# Problem to solve
In the entries that follow, the lines from the one with "Motion/Second" through the one with "Public Input" are the ones to write out, exactly and with both ends included. Nothing else should appear.

(Stored data)

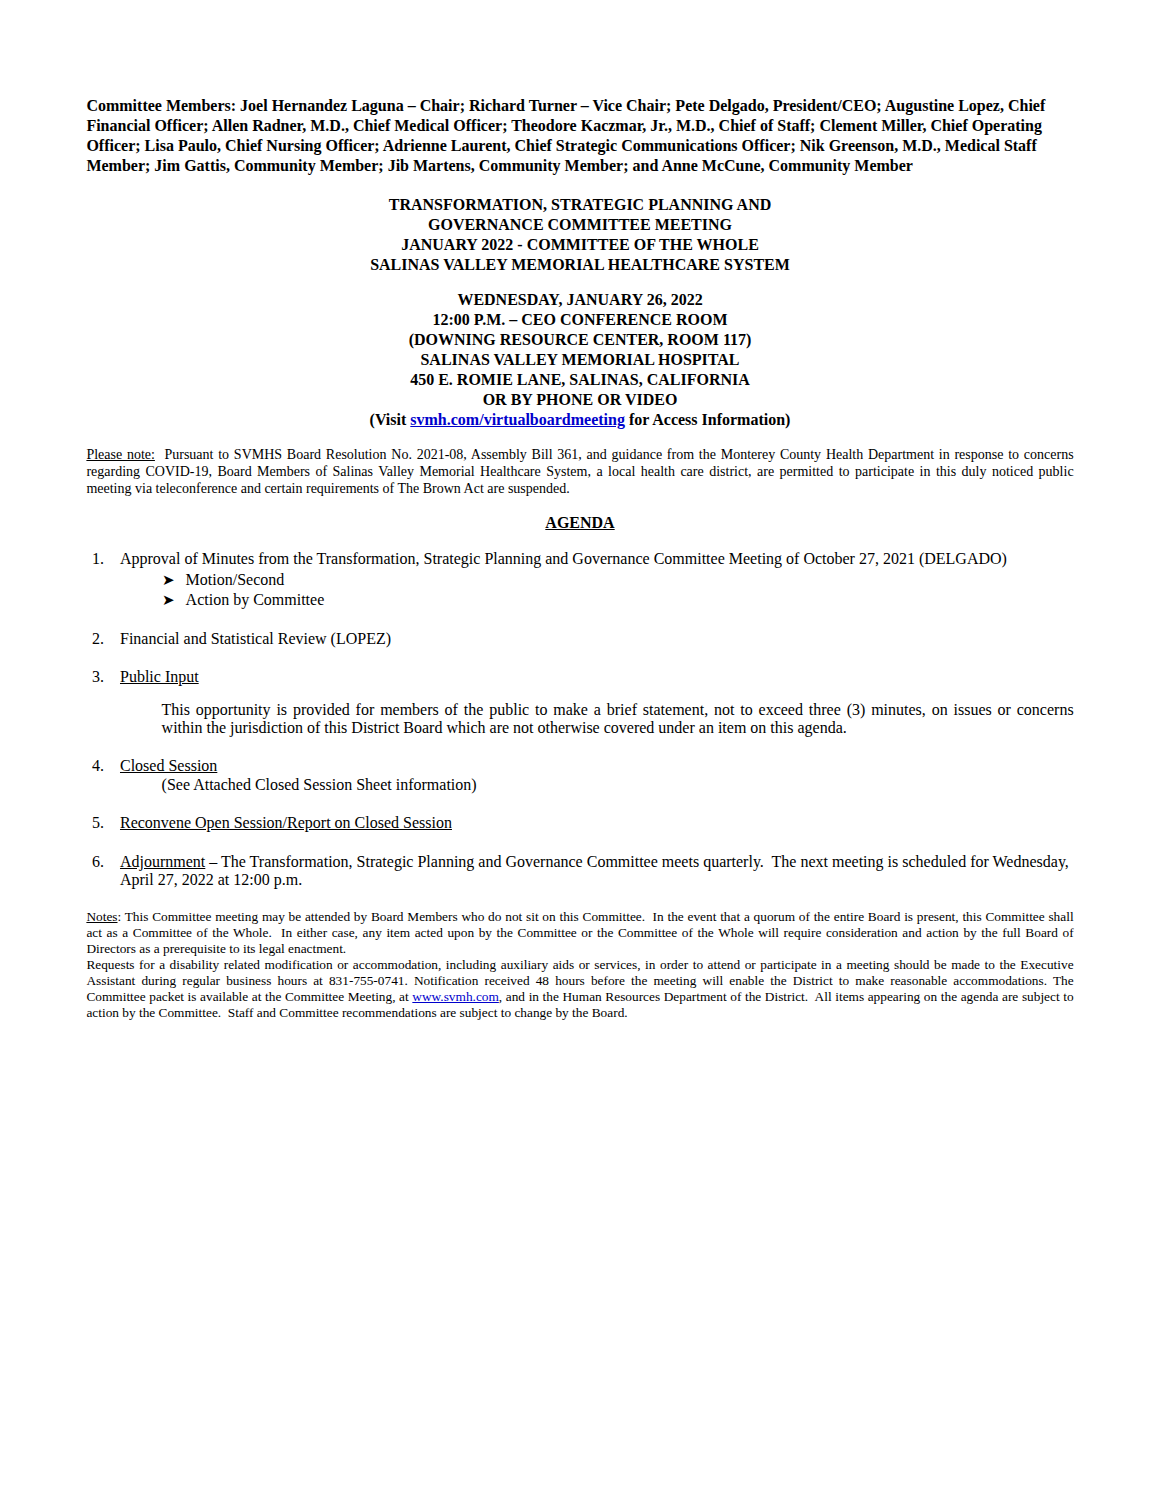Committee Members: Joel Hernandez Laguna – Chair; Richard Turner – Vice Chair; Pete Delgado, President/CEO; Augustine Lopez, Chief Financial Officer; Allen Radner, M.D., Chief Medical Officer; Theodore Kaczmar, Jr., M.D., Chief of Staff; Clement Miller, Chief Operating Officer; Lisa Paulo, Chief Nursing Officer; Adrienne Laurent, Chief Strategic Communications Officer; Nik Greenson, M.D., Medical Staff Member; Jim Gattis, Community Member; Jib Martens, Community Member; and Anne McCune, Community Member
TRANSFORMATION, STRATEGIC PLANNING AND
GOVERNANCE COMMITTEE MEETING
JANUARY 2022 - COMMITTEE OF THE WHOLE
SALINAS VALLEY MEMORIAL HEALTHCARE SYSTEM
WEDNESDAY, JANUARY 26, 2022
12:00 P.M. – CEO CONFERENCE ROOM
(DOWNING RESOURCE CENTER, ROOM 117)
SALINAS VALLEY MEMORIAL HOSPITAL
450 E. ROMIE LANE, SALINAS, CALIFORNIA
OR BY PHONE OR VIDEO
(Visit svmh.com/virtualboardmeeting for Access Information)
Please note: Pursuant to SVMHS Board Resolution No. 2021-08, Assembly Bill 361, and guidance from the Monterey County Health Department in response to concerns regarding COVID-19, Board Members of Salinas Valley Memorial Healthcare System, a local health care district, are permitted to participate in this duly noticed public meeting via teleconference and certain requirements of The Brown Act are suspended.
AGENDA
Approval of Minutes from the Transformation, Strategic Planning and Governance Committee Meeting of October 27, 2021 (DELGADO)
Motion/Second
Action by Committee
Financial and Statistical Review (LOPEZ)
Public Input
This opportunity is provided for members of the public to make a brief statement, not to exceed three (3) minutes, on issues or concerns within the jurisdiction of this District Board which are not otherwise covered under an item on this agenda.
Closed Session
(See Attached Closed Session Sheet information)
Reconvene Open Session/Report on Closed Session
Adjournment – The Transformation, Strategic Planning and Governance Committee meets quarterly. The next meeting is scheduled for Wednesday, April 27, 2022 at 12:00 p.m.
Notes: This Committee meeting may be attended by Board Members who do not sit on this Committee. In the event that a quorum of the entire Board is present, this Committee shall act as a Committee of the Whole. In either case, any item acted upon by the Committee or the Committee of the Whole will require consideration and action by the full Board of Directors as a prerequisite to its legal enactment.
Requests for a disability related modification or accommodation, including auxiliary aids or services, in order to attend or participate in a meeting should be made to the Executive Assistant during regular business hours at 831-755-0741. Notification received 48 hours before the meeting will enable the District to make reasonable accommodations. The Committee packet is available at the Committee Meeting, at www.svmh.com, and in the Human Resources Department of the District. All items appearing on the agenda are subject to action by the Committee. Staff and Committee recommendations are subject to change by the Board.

* * *

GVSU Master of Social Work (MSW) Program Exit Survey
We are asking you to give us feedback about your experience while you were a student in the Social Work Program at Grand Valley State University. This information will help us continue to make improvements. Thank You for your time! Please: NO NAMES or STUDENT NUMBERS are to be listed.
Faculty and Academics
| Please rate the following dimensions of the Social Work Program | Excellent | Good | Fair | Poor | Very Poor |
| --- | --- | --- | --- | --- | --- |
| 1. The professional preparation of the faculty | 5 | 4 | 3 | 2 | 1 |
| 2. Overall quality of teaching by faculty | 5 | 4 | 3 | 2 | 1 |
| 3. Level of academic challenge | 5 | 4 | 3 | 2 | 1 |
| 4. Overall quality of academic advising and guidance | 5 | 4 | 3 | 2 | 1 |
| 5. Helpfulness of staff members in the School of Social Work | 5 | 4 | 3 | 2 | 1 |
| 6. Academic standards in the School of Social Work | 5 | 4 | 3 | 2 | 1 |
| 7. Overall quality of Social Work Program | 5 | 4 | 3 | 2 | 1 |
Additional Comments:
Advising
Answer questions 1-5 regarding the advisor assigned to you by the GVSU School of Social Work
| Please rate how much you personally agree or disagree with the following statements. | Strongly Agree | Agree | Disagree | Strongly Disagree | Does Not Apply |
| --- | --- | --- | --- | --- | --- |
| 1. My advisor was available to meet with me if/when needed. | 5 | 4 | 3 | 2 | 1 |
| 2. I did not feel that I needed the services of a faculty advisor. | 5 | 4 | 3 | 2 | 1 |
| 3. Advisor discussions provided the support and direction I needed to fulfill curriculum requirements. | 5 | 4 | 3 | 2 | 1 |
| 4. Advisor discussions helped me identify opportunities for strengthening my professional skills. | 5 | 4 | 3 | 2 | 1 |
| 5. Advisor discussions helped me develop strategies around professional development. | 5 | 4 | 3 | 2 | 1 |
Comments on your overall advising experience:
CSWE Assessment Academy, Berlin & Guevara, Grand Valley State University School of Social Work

--

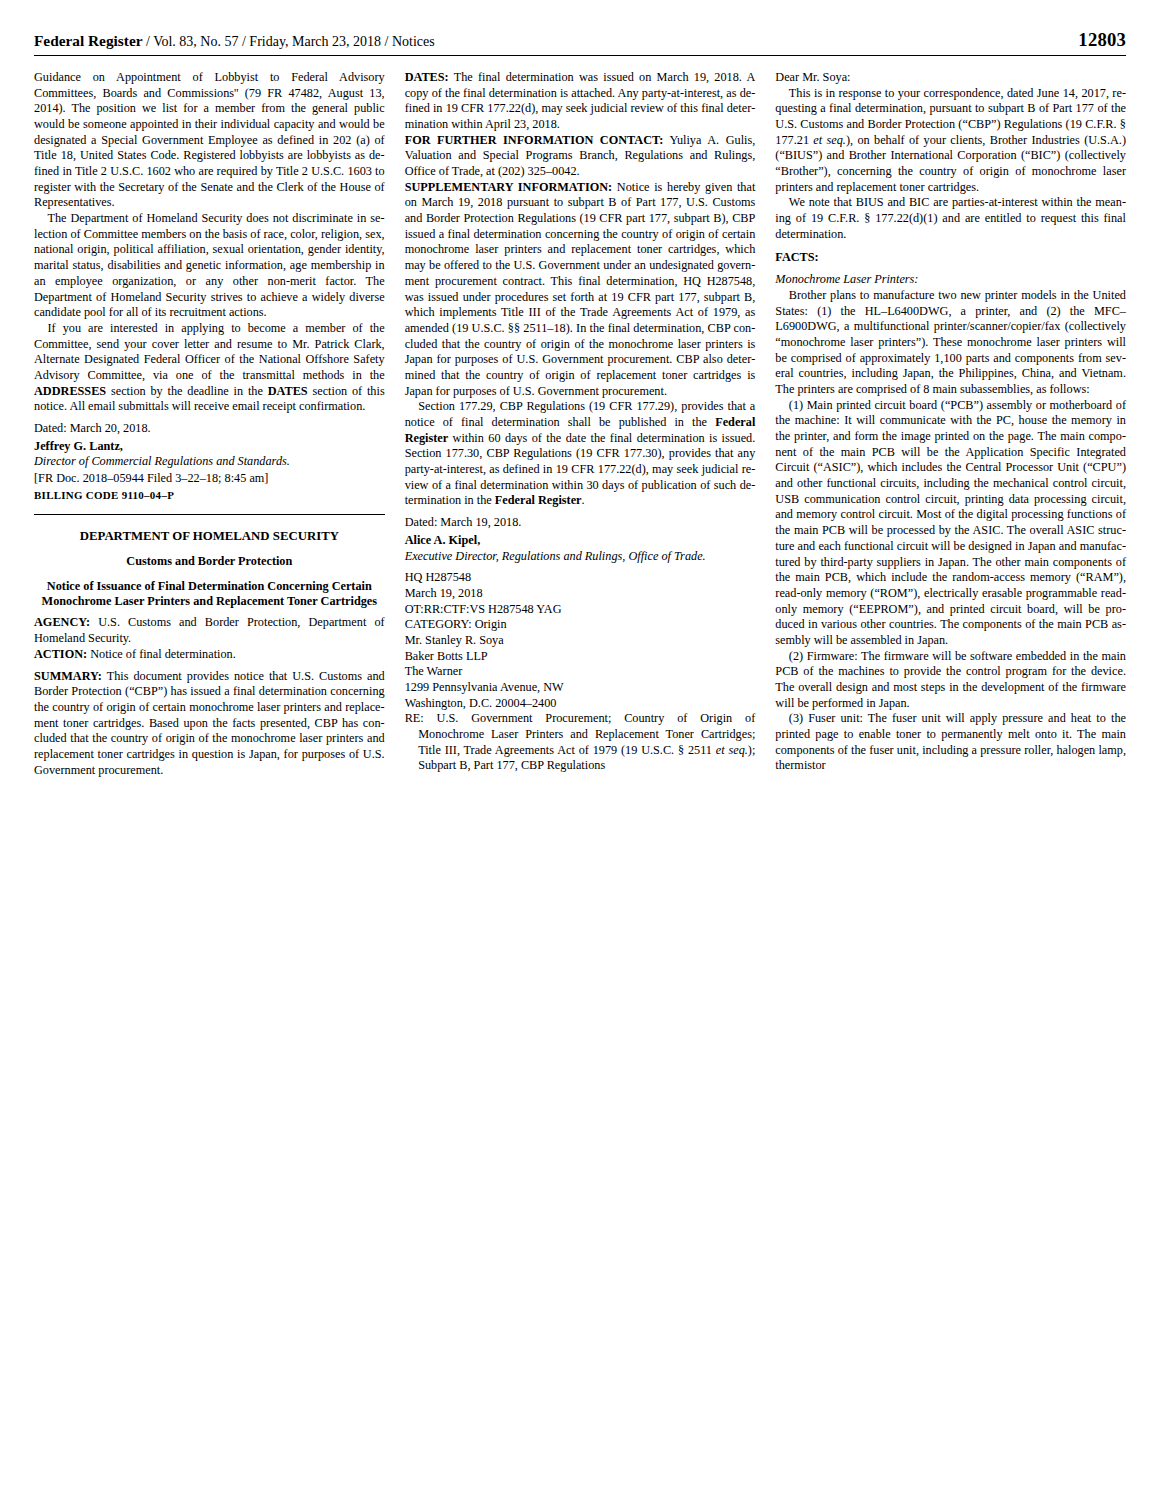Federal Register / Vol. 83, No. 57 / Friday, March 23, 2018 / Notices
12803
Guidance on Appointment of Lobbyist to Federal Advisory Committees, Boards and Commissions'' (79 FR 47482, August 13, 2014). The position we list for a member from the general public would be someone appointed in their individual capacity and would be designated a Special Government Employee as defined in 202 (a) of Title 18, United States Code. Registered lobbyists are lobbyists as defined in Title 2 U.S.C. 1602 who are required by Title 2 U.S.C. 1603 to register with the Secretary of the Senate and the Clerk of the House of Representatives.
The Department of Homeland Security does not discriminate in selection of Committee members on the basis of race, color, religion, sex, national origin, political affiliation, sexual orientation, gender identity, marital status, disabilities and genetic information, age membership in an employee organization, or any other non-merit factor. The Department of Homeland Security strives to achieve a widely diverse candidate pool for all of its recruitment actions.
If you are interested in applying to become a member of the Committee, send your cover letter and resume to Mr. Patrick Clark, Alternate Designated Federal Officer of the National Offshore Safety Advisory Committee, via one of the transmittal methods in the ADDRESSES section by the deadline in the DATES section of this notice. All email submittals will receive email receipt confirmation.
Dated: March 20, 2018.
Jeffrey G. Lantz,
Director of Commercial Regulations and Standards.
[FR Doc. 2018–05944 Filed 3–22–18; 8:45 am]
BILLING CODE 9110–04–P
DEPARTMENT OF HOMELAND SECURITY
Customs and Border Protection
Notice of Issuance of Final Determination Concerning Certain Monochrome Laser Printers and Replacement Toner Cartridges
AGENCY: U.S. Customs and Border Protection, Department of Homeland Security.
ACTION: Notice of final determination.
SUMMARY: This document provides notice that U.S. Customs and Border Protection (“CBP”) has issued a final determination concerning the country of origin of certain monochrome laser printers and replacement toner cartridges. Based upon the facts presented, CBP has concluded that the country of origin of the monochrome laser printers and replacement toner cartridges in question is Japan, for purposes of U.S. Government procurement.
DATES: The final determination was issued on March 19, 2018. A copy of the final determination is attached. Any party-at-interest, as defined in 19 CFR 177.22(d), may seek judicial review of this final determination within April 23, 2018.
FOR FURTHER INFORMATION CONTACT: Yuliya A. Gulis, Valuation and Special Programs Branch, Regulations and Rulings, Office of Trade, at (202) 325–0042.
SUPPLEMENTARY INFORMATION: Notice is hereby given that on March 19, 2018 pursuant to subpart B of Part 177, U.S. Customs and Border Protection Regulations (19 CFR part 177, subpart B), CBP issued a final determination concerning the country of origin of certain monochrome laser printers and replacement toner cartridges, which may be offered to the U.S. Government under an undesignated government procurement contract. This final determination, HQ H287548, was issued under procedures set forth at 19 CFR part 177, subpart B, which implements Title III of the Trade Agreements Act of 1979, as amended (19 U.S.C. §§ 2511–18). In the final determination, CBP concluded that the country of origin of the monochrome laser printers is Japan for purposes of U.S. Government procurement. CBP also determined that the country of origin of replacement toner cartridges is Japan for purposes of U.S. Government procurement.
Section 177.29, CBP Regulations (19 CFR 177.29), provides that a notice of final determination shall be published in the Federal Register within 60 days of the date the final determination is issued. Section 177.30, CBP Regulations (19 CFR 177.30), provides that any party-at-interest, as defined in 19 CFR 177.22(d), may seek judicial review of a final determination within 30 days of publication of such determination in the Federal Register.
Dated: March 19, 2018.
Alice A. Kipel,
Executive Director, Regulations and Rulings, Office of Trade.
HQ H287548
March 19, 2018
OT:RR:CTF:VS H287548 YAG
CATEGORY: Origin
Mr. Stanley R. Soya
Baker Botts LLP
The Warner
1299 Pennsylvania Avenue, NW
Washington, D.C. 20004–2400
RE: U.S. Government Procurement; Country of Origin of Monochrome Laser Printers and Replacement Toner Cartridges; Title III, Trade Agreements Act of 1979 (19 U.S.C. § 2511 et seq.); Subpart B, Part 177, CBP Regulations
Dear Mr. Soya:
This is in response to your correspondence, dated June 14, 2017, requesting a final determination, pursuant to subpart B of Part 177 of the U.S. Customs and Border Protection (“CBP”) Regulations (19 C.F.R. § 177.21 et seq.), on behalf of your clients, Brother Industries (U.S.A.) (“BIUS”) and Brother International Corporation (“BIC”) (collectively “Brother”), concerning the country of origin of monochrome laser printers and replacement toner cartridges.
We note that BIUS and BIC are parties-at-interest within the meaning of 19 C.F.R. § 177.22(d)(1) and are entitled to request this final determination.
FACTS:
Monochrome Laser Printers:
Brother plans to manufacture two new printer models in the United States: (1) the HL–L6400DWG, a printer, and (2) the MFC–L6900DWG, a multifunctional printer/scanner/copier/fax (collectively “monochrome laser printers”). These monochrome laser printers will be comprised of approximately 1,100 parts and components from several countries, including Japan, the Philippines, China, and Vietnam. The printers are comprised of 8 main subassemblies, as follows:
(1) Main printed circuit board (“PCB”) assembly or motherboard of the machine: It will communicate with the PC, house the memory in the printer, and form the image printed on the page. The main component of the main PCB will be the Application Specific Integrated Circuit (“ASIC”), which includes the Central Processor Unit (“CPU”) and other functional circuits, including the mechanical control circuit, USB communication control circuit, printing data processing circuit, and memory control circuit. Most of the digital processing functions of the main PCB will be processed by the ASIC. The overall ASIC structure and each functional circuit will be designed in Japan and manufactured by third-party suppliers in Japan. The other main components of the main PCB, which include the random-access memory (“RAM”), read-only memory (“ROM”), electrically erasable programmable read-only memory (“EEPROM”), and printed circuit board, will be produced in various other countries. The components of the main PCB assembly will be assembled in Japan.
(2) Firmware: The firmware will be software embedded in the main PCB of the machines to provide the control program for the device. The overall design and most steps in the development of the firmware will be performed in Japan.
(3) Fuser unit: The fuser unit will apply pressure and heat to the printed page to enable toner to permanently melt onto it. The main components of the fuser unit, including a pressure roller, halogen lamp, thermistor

# Answer box
Motion/Second
Action by Committee
Financial and Statistical Review (LOPEZ)
Public Input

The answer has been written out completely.